Saved entries |
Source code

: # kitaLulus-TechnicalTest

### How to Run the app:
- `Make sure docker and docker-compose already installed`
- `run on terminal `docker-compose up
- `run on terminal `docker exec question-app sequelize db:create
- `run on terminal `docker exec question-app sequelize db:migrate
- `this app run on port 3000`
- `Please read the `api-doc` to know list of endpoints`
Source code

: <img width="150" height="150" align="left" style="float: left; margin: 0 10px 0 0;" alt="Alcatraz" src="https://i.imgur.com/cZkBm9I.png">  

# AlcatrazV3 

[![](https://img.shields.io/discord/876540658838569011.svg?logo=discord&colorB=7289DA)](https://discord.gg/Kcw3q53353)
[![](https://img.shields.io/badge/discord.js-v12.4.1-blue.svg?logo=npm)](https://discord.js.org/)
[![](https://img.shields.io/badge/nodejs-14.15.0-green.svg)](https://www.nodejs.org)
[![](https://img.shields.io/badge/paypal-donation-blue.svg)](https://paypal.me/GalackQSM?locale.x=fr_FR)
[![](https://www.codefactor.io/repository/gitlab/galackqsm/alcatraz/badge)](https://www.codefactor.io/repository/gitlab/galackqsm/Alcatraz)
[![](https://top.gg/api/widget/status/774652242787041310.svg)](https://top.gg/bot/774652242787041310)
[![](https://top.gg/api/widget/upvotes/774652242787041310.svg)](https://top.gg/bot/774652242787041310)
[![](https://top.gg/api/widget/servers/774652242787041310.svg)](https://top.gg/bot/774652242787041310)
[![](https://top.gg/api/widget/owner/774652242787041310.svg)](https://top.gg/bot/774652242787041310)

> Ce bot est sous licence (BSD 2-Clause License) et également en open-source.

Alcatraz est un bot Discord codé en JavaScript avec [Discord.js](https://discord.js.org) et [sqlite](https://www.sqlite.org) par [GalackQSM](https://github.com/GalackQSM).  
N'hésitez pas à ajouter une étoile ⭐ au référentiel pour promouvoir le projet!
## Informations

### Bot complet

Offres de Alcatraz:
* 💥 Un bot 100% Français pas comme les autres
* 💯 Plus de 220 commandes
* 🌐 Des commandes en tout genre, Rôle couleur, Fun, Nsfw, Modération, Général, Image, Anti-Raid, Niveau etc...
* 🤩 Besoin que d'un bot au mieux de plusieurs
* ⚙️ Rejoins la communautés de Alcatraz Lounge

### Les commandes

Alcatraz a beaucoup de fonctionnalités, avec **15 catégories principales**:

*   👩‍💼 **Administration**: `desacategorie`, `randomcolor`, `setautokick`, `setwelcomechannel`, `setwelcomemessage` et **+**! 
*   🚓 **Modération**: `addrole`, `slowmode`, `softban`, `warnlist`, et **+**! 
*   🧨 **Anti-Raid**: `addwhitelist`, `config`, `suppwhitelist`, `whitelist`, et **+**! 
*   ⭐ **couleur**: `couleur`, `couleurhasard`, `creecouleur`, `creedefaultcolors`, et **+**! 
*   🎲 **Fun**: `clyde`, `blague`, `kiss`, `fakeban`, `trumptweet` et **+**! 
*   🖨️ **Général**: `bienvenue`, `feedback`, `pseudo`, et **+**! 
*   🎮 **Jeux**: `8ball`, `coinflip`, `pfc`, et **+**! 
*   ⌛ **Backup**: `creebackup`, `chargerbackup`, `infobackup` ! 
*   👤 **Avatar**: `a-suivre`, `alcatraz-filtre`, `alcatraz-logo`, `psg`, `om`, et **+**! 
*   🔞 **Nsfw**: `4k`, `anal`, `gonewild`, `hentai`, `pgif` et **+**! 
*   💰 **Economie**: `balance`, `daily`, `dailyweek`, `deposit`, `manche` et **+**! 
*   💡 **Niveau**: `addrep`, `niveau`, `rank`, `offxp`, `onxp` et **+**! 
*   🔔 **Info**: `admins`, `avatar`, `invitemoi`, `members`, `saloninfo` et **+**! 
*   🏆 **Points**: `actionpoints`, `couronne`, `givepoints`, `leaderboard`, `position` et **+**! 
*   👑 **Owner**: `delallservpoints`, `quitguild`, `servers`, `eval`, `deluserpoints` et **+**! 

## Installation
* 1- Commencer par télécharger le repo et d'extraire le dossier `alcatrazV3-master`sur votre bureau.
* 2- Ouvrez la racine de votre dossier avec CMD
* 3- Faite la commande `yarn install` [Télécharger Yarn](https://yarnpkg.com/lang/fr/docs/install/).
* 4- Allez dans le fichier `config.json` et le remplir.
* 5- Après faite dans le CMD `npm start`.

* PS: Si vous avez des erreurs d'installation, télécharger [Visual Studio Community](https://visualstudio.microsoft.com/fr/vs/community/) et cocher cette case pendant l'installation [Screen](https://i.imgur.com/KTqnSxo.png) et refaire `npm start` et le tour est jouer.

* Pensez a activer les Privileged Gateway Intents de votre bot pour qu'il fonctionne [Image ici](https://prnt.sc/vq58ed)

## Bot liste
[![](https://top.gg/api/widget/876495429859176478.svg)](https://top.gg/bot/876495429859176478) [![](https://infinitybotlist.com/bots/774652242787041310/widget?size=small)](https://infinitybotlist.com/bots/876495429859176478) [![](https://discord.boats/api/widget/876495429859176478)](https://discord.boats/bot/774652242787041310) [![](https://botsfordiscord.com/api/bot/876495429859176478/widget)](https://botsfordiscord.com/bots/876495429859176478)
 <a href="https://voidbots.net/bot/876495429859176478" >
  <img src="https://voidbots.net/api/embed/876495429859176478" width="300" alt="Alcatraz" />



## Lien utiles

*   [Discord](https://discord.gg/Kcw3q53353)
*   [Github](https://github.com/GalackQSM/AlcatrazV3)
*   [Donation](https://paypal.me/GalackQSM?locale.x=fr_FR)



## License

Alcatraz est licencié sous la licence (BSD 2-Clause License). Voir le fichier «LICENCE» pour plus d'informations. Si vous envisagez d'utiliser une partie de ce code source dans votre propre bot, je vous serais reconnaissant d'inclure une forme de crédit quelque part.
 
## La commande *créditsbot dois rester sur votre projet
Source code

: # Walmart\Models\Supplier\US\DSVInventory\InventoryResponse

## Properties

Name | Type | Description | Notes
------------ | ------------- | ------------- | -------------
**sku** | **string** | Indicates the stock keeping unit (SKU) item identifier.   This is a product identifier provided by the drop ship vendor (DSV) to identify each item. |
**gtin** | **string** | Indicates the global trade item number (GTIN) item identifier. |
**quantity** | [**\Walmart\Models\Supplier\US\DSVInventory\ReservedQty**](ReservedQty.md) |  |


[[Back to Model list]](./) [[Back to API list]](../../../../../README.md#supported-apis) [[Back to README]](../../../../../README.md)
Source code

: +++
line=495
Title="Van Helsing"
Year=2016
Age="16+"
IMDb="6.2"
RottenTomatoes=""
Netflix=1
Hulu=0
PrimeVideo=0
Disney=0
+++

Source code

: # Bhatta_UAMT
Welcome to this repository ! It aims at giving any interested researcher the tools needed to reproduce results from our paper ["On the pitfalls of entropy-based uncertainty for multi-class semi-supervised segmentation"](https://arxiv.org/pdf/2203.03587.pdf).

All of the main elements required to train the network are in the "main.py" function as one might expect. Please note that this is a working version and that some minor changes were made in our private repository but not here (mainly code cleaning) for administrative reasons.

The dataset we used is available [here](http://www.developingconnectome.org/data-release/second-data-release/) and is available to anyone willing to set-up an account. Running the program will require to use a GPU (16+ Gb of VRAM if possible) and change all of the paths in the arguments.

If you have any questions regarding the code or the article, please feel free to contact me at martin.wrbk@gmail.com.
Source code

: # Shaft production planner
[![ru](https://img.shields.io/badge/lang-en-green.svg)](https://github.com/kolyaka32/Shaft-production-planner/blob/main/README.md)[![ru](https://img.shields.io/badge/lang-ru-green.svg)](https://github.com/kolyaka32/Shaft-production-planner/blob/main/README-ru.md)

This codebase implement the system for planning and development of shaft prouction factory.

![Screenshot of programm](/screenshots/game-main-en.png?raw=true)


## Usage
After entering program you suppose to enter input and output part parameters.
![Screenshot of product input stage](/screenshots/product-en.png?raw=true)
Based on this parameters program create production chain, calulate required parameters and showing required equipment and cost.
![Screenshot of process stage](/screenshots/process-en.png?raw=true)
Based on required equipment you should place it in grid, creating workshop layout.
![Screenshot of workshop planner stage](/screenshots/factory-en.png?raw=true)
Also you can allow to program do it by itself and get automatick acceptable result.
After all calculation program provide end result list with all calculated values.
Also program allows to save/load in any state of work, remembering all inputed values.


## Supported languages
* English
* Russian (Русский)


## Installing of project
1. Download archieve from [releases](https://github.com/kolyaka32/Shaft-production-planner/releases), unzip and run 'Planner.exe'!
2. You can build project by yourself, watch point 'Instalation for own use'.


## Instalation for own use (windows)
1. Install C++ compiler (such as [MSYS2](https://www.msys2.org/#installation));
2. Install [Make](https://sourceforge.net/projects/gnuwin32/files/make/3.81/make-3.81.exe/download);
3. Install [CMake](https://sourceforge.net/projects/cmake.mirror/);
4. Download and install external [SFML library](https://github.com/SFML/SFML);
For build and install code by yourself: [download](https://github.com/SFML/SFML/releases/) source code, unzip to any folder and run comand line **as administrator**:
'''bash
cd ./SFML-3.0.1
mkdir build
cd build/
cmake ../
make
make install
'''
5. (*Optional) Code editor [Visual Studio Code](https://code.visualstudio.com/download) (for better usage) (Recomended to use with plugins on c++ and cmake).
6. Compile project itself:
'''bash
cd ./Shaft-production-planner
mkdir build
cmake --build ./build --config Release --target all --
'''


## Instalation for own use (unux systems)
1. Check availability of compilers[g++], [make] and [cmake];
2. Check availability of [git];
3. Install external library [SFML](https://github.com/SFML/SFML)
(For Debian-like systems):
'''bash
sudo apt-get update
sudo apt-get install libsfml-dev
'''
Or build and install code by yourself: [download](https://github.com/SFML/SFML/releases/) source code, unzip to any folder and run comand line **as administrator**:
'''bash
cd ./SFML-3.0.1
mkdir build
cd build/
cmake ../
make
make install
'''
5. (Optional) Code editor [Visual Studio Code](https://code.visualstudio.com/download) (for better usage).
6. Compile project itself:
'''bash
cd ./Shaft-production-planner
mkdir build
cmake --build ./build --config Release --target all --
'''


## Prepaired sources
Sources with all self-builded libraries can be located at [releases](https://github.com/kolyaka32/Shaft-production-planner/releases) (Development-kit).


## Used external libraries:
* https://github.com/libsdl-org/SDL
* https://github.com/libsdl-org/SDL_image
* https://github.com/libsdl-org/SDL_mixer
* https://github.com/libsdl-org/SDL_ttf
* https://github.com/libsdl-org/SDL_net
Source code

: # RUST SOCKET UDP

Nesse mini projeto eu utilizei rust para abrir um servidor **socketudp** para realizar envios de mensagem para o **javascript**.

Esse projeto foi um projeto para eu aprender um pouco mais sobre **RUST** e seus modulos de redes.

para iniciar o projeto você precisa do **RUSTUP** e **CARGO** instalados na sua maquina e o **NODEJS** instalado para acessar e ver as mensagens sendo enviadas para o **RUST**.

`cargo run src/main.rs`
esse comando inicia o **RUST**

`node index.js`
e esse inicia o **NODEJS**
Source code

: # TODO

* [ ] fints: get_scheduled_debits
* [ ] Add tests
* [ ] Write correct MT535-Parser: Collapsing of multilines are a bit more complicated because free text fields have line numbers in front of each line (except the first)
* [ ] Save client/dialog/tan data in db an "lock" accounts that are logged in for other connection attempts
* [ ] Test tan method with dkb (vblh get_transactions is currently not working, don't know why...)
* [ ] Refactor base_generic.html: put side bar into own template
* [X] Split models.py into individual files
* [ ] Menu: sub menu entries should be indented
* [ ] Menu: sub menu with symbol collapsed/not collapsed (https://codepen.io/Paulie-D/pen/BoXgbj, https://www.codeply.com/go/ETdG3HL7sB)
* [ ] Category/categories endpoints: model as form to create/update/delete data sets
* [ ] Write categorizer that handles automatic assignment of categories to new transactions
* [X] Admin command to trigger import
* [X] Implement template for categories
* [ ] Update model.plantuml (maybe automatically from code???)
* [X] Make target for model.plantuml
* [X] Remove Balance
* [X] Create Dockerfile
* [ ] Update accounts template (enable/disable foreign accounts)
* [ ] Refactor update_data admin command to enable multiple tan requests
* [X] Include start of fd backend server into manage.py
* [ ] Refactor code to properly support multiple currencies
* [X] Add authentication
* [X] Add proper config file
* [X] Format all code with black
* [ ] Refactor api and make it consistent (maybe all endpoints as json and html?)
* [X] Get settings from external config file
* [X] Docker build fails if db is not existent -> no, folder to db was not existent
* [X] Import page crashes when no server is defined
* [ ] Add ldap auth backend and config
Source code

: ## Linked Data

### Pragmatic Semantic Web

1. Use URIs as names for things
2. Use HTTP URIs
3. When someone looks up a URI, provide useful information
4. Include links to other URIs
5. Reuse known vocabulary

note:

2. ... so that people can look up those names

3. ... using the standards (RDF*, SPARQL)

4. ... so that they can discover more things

JOB | Starting at the line above that contains "question-app sequelize db:create", repeat each line exactly up to and including the line that contains "# AlcatrazV3", and stop there.

ANSWER BELOW |
- `run on terminal `docker exec question-app sequelize db:create
- `run on terminal `docker exec question-app sequelize db:migrate
- `this app run on port 3000`
- `Please read the `api-doc` to know list of endpoints`
Source code

: <img width="150" height="150" align="left" style="float: left; margin: 0 10px 0 0;" alt="Alcatraz" src="https://i.imgur.com/cZkBm9I.png">  

# AlcatrazV3 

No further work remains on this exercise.